BEGIN SUPPLIED MATERIAL

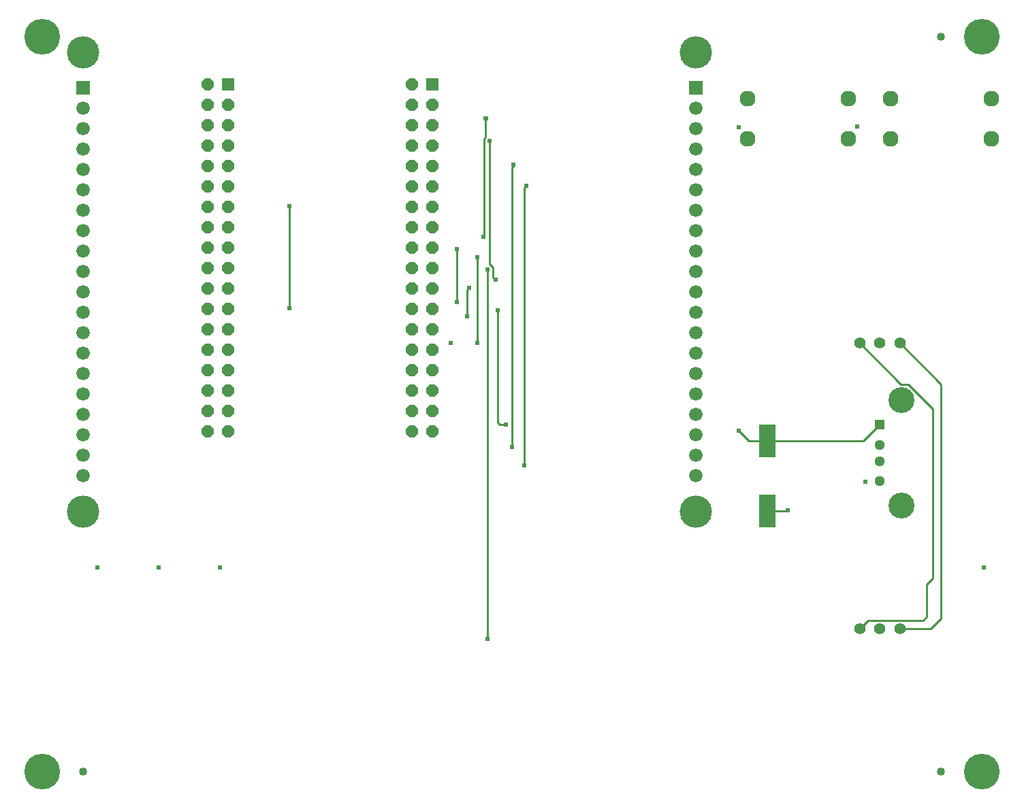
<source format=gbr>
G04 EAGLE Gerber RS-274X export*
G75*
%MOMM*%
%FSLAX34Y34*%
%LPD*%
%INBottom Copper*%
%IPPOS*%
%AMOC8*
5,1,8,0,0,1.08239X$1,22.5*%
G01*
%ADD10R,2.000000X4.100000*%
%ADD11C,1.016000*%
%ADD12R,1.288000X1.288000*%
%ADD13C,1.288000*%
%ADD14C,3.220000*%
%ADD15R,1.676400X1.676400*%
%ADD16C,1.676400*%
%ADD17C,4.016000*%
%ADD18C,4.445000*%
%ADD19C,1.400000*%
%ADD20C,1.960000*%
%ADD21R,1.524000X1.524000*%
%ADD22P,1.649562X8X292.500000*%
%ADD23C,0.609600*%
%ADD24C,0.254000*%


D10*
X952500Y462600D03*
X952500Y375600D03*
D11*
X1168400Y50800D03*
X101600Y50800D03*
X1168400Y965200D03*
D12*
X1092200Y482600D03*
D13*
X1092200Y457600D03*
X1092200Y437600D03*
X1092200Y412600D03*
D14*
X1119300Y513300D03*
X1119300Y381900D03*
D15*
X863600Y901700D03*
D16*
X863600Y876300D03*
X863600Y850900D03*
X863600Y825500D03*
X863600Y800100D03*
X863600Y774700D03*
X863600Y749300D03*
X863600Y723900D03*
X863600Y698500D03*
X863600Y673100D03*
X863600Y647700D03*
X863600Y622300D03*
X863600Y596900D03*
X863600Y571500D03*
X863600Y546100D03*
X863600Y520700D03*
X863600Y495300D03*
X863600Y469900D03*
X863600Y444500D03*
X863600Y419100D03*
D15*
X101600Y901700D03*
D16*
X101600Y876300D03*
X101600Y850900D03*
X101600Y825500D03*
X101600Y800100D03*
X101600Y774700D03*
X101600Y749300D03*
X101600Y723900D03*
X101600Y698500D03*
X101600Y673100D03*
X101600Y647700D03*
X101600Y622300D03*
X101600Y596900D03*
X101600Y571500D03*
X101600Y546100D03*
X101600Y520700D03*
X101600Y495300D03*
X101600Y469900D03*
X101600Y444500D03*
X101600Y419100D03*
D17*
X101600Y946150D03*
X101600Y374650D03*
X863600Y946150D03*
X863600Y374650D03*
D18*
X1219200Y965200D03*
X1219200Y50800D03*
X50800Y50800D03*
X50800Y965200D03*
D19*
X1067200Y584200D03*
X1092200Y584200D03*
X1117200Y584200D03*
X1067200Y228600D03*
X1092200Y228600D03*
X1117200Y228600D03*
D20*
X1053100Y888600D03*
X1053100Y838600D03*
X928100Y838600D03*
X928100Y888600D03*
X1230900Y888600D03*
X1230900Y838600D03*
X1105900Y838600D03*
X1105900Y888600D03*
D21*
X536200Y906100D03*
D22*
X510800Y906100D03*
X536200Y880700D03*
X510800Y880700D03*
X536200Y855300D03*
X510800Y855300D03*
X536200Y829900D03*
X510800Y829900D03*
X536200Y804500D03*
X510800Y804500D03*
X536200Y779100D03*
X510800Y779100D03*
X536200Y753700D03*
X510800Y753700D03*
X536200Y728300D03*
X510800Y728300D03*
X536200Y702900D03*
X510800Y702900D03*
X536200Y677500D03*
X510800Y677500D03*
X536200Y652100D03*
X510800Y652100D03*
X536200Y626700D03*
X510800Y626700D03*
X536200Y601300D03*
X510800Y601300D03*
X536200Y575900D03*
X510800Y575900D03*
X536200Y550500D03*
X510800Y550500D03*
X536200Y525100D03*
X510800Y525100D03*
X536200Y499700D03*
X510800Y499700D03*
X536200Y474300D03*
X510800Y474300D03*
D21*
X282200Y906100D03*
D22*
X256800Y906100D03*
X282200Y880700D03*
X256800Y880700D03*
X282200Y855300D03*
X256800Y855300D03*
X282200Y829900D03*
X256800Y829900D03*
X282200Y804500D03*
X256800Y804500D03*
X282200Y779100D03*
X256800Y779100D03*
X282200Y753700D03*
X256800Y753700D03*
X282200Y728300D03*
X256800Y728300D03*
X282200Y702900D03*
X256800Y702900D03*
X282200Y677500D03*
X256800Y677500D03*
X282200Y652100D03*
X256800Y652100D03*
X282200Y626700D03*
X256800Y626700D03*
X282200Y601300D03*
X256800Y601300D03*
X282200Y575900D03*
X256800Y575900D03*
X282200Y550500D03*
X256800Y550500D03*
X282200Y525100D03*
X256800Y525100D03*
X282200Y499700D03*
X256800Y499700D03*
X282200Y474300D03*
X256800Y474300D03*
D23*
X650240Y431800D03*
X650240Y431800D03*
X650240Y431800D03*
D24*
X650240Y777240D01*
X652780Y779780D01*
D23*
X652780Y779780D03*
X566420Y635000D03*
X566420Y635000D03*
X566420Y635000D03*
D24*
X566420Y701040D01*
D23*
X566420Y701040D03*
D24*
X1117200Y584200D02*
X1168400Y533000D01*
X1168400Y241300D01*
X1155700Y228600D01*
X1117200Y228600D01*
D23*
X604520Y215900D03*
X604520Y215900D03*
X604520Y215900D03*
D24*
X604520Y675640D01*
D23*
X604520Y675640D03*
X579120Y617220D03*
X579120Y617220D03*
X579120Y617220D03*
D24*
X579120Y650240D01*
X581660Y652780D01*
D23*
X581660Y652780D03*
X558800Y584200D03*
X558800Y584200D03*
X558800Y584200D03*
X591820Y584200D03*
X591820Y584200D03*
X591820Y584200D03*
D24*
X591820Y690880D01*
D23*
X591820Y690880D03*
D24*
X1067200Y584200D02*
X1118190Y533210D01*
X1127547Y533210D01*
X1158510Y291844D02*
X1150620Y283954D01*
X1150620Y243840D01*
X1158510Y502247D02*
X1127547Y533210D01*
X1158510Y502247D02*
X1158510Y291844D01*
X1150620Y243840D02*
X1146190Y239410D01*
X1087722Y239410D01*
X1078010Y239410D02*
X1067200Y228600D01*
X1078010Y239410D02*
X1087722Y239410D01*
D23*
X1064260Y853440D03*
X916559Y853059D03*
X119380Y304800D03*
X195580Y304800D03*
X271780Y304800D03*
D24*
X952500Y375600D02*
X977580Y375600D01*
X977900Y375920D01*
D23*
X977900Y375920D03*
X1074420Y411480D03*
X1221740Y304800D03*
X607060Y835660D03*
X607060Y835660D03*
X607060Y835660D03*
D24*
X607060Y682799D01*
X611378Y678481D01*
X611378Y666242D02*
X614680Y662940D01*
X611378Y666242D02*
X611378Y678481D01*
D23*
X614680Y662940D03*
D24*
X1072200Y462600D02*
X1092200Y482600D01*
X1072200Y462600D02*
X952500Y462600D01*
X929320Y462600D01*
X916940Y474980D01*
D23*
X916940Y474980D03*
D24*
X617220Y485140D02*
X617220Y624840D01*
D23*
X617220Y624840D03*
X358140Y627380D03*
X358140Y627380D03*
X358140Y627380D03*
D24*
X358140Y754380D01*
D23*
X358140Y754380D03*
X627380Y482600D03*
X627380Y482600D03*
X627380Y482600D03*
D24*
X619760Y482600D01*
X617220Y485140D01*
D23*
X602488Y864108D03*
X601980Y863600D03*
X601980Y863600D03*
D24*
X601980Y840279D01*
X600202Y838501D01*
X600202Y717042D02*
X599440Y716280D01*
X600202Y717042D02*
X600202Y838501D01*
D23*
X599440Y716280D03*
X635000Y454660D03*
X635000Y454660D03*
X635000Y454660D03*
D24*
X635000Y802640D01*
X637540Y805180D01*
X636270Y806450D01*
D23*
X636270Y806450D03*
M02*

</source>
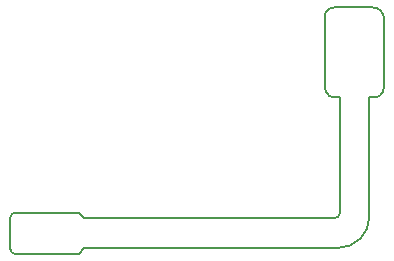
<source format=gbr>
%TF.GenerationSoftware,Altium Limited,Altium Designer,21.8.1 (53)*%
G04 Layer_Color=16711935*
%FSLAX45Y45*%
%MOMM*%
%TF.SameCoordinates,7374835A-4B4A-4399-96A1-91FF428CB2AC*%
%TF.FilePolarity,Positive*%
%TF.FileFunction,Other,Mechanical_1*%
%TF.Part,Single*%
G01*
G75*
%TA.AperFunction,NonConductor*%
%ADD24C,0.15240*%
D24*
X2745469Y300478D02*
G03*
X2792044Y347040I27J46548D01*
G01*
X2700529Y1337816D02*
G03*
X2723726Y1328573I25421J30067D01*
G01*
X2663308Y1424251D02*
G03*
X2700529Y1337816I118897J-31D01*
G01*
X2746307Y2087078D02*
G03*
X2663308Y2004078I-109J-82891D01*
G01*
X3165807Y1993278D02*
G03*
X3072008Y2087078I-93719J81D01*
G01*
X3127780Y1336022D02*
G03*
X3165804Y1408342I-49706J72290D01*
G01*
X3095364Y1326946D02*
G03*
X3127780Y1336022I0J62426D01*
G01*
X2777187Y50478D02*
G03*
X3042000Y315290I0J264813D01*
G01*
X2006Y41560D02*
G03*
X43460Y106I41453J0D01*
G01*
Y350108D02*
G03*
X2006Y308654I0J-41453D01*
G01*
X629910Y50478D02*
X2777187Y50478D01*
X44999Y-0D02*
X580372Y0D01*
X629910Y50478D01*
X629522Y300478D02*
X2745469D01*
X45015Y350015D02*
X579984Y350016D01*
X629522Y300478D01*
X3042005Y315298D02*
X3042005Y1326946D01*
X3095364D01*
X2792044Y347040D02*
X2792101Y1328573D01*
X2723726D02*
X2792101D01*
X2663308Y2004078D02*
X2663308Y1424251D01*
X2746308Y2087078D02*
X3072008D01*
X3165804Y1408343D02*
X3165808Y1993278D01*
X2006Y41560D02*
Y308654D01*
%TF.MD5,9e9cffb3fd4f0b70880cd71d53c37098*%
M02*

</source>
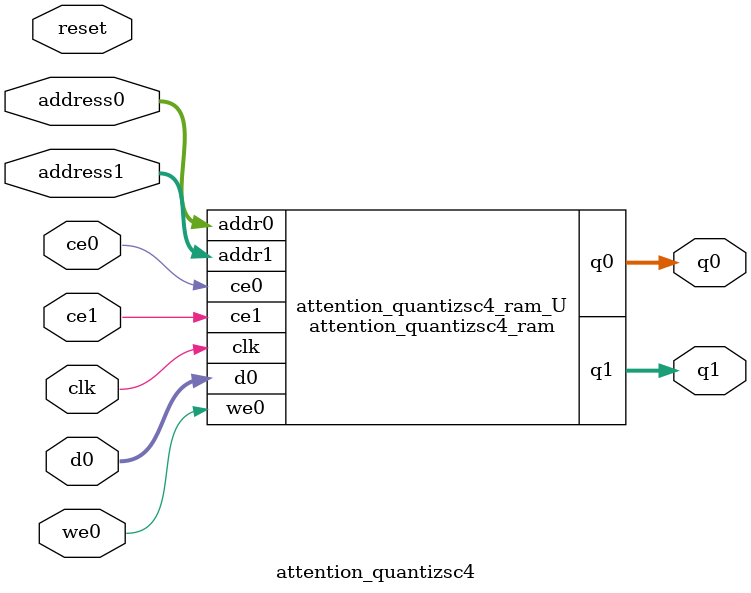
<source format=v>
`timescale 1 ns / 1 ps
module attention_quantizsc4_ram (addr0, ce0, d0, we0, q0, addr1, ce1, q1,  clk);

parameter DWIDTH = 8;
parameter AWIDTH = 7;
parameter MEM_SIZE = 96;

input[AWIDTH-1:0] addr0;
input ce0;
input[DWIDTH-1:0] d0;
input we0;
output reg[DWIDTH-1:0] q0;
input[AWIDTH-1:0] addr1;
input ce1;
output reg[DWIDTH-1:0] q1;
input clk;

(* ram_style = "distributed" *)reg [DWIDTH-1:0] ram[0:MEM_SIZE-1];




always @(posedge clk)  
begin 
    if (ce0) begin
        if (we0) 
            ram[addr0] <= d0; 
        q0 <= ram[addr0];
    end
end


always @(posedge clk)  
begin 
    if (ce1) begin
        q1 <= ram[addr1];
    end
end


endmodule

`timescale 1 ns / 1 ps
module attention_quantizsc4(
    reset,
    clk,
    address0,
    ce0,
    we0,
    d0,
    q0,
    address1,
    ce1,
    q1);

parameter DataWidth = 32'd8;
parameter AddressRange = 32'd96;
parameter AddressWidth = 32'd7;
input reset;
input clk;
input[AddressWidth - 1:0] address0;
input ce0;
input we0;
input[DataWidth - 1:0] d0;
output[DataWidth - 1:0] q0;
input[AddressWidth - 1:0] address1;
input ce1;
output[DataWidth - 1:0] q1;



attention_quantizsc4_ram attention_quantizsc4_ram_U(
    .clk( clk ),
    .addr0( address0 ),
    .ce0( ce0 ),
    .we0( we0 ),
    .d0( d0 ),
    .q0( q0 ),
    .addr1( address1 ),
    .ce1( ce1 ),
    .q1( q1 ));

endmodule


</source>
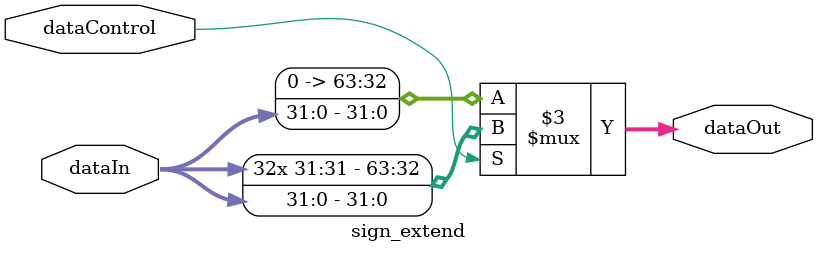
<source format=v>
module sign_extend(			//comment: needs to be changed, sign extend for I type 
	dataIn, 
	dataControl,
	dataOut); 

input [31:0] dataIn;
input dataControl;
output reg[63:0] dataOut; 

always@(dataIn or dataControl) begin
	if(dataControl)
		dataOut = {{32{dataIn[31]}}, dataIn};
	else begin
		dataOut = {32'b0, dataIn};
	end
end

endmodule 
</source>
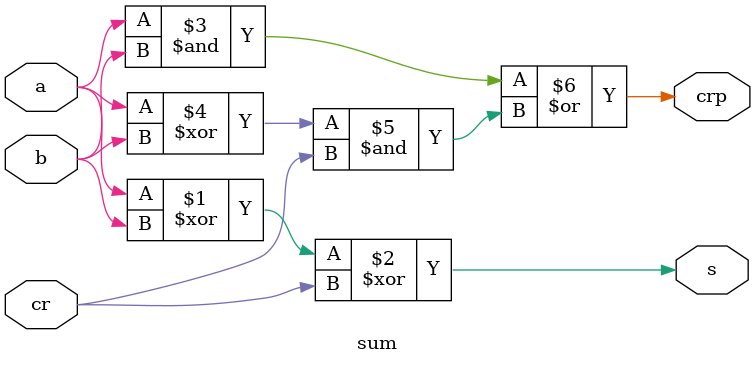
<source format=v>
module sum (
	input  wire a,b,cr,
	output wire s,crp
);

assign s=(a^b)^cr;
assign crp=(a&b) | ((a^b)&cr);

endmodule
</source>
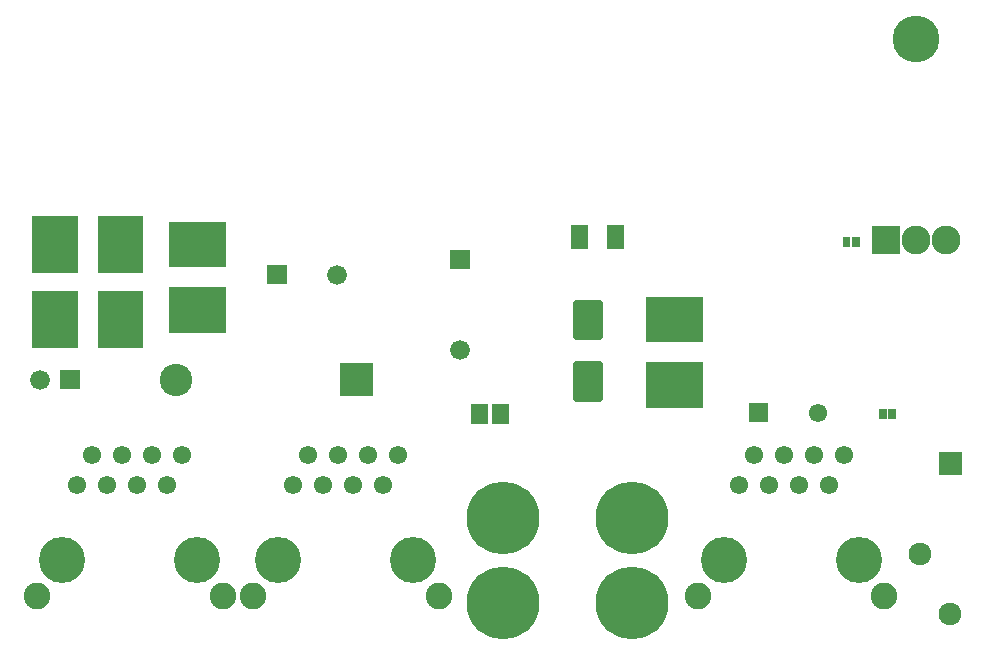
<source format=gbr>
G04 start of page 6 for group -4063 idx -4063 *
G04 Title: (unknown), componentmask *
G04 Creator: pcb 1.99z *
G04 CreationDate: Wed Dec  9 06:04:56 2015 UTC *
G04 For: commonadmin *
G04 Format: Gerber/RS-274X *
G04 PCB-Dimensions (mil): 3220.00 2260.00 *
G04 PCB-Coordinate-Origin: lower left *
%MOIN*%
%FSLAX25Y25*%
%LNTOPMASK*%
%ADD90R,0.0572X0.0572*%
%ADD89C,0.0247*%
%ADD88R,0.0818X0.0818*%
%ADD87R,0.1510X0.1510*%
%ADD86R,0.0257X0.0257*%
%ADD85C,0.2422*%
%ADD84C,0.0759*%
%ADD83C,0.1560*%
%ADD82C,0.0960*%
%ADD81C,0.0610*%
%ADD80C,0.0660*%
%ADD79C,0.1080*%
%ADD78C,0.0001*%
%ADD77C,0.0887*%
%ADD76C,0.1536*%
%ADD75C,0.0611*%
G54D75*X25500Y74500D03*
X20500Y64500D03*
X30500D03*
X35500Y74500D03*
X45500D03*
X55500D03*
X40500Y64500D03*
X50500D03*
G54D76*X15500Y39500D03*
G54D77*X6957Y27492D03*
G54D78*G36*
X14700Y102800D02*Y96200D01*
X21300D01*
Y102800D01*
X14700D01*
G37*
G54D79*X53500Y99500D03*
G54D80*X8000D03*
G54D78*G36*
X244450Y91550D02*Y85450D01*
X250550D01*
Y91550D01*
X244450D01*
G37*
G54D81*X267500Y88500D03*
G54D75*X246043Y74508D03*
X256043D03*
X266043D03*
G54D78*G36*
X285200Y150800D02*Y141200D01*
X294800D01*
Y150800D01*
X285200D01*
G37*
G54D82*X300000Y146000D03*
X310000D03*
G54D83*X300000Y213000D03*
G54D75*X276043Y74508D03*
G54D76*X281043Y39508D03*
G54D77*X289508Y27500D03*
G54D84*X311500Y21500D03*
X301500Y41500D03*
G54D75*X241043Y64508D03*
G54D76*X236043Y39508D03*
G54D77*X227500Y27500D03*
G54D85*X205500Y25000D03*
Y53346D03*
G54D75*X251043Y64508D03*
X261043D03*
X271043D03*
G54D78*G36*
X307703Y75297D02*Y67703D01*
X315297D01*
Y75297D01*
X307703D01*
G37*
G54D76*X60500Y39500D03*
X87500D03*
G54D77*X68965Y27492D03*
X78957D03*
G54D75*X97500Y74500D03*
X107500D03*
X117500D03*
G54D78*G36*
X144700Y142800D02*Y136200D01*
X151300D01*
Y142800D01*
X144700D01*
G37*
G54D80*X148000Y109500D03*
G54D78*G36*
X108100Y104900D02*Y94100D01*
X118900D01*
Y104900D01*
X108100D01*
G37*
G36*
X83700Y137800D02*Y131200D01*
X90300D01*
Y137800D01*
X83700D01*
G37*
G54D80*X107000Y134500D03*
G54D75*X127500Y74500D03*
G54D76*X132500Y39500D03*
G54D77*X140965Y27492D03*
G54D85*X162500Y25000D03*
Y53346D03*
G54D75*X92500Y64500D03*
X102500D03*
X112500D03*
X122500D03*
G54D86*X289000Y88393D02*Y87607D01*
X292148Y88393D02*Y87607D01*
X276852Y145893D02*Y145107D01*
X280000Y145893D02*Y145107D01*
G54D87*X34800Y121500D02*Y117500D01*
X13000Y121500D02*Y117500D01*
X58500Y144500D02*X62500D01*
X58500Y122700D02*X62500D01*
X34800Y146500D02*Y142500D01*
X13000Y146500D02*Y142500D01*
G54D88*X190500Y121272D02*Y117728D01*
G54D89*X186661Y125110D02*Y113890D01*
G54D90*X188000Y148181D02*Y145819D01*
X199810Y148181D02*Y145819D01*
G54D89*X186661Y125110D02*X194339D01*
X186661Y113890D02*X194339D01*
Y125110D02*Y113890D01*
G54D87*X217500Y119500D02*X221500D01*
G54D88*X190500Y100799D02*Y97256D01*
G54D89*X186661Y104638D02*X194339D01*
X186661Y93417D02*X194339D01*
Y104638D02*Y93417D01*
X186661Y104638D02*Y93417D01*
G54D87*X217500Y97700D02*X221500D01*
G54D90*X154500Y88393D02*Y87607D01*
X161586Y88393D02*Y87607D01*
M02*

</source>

END SUPPLIED MATERIAL

## EXERCISE
Count the lines in the entries above that include the string "DWIDTH", then give only that figure.

## PROBLEM SOLUTION
5